§ **YOUR TASK**: Please extract the stretch of lines from the one containing "Is there a majority slice in this chart?" through the one containing "At how many". Copy them word for word and omit the pictures.

§ **DATASET RECORDS**:
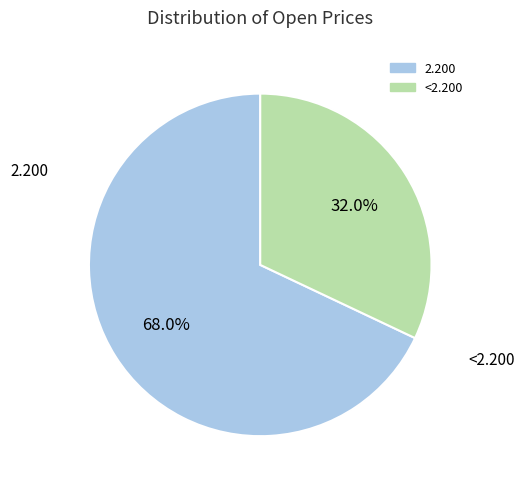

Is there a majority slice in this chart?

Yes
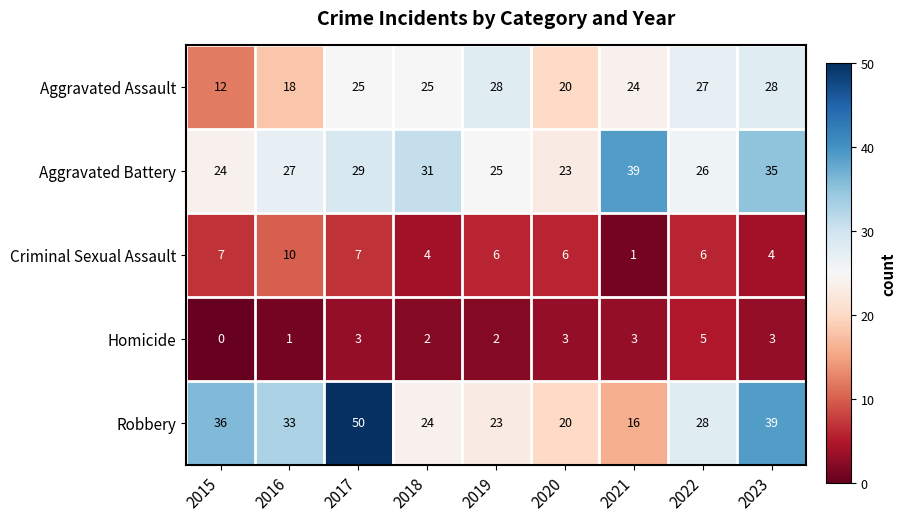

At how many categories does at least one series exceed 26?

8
--
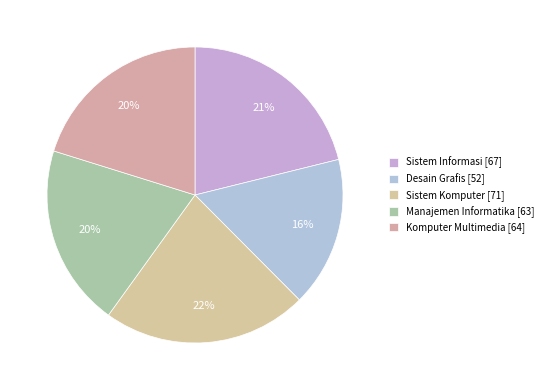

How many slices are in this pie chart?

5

§ **REPLY TO THE EXERCISE**:
Is there a majority slice in this chart?

Yes

At how many categories does at least one series exceed 26?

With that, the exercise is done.